Maybe she flew off with a small amount of bees? I don't know for sure, but I have a hard time imagining a queen flying off by herself, but it could happen I suppose. Maybe she flew back to where the outdoor nuc she came from used to be? Who can say for sure... I can not.

One year many moons ago I found a queen by herself on the ground, about 10 feet away from the hive stands. I had no idea where she came from and found it very odd that she was all by herself. I tried to save her and get bees to stay with her but none would stay and she didn't make it when I tried to join her into a small nuc.

I do know that queens do leave the hive sometimes, especially new queens, freshly mated. I've seen it myself. For me, it was when moving a freshly mated and laying queen nuc to the side and putting a mating nuc with cell where she had been. She ended up moving back to the nuc with queen cell and the cell got destroyed. Odd huh? I figured she must have went on another mating flight and went back to the nuc beside her own, as that's where she originally came from.

:: Information given ::
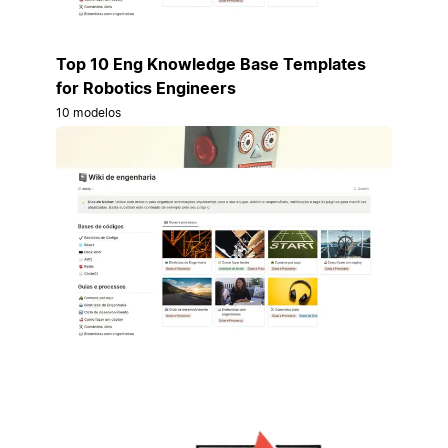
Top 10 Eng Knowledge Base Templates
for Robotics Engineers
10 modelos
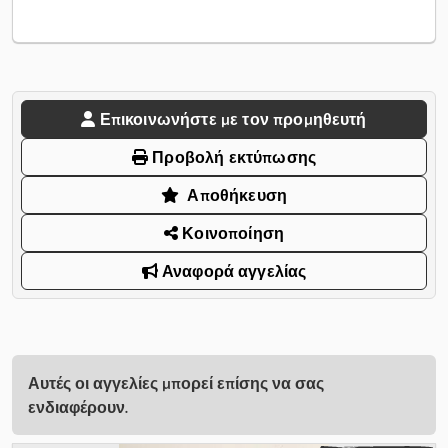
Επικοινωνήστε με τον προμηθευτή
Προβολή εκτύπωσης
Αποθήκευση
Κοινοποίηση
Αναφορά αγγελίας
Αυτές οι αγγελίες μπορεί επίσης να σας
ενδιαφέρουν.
==
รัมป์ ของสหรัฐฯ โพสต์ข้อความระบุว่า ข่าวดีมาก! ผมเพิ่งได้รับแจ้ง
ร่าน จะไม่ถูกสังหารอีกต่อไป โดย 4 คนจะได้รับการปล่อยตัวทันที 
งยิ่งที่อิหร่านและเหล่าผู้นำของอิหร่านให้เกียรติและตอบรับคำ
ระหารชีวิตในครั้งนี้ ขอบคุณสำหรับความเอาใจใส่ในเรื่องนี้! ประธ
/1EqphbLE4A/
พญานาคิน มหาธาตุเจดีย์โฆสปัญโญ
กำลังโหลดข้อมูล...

:: Directions ::
a - For each statement below, say whether it agrees with the beekeeping post, and back each yes or no with the deciding words from the post, quoted exactly.
(i) The writer once found a queen alone on the ground about 10 feet from the hive stands.
(ii) The queen found on the ground survived after being joined into a small nuc.
(iii) The writer says they have never seen a queen leave the hive.
b - Write a continuation of the beekeeping post, starting after its last sentence.
The data above comes from a separate source.

:: Answer set ::
a -
(i) Yes: "I found a queen by herself on the ground, about 10 feet away from the hive stands."
(ii) No: "she didn't make it when I tried to join her into a small nuc."
(iii) No: "I've seen it myself."

b -
I've seen queens end up in odd places over the years. What happened to yours? I doubt it will ever be known for sure. I'm sorry to hear of your problems with this one, I hope your other hives do well into spring.


----------



## brushwoodnursery (Feb 10, 2012)

Sorry to say but I think you should freeze the entire thing right now before it becomes a mite bomb for your other colonies.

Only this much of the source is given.